Modelling atmospheric carbonyl sulfide using gross primary productivity to constrain vegetative uptake

We use the TOMCAT 3-D chemical transport model with a balanced flux inventory to simulate the global distribution of atmospheric carbonyl sulfide (OCS). This is compared with limb-sounding satellite observations made by the Atmospheric Chemistry Experiment – Fourier Transform Spectrometer (ACE-FTS) and surface flask measurements made worldwide at 14 National Oceanic and Atmospheric Administration – Earth System Research Laboratory (NOAA-ESRL) sites. By scaling gross primary productivity (GPP) output from the Joint UK Land Environment Simulator (JULES), we provide a new estimation of global OCS vegetative uptake. This is calculated by scaling GPP according to a leaf relative uptake (LRU) term, yielding a global yearly atmospheric uptake of approximately 629 Gg S, which is toward the lower estimates from recent studies. To compensate for this larger vegetative sink, we scale oceanic emissions of OCS up to an annual mean of 689 Gg S, focused over the tropical ocean region. We combine our OCS fluxes to derive a new inventory which was used in a TOMCAT simulation from 2004–2018 to allow and investigate the annual distribution and seasonality of OCS as well as long term comparisons with available measurements. The simulation matches satellite and surface observations to within their uncertainties in most instances. When compared to co-located ACE-FTS OCS profiles between 5 km and 30 km, the simulation remains within 5 % of the measurements throughout the majority of this region and lies within the standard deviation of these measurements. At the surface, the model captures background concentrations at most of the surface sites to within the maximum and minimum of the seasonal measurements.

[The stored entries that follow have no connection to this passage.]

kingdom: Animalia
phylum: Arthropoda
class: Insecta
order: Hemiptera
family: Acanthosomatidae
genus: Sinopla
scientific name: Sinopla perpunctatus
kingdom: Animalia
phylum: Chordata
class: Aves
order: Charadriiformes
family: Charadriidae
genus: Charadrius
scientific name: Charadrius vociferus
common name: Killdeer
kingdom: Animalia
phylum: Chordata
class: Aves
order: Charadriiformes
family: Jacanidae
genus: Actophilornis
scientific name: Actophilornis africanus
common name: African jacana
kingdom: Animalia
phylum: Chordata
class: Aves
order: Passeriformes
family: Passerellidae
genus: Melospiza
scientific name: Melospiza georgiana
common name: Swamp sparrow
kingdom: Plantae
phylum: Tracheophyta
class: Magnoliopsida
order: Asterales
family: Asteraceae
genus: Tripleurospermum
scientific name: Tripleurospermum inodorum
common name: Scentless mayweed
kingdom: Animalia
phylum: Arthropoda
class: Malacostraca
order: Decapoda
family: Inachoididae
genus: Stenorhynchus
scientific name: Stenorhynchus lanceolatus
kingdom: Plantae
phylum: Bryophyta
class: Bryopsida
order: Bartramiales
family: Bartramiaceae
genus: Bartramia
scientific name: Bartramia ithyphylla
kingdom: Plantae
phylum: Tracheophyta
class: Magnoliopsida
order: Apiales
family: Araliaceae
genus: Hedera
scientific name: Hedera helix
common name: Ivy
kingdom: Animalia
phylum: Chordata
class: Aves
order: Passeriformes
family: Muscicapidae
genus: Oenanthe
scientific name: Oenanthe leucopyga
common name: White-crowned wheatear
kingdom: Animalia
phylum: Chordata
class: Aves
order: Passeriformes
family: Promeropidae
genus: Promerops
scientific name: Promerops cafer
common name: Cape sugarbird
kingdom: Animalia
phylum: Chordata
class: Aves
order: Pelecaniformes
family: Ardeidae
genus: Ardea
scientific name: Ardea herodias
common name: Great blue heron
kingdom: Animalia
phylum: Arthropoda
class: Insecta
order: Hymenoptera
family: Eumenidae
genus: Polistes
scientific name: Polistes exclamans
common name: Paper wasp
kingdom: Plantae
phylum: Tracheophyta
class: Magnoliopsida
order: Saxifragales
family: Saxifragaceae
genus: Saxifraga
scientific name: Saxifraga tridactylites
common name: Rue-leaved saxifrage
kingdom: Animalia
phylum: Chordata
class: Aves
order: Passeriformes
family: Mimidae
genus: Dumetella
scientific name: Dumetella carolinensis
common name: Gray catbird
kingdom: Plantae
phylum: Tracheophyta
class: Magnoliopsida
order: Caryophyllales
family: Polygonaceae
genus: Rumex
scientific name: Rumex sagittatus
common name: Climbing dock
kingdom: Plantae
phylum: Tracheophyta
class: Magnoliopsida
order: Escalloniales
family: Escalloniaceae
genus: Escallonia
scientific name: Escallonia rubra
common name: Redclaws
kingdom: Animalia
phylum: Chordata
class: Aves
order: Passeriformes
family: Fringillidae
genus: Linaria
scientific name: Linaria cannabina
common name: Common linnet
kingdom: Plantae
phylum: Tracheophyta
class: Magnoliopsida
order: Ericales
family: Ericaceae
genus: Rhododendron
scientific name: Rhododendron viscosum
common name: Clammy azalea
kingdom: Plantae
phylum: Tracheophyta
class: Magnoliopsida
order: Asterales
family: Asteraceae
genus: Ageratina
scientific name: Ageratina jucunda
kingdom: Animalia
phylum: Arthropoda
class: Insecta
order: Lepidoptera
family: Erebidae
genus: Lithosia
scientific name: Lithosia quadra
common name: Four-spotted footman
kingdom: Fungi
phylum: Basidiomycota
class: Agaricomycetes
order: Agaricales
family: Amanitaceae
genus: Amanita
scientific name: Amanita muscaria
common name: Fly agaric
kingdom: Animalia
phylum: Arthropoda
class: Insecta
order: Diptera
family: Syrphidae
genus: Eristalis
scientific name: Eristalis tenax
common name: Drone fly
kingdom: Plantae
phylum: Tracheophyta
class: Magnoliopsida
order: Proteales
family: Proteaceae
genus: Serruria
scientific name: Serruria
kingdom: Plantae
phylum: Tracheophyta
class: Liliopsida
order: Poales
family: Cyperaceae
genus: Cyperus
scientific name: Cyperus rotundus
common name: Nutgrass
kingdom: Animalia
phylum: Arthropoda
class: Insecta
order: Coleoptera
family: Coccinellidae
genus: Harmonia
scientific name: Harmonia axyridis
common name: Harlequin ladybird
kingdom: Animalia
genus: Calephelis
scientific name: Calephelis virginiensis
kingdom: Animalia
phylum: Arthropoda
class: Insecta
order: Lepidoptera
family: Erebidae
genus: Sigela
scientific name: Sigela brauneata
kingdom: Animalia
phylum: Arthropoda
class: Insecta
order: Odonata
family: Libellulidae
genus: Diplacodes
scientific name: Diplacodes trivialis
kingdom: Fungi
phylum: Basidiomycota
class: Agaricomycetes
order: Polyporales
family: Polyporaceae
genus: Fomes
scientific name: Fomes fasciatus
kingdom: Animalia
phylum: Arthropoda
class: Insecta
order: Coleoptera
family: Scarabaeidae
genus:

Compared to a control TOMCAT simulation using the existing Kettle et al. (2002) benchmark flux inventory, errors in the surface comparisons are reduced by as much as 57 %. Our new inventory reduces the average difference in the modelled seasonal amplitude compared to the surface measurements from ±40 % to ±34 %. Other key improvements include better representation of OCS seasonality at North Hemisphere continental sites, as well as a better match in background concentration at tropical Hawaiin sites.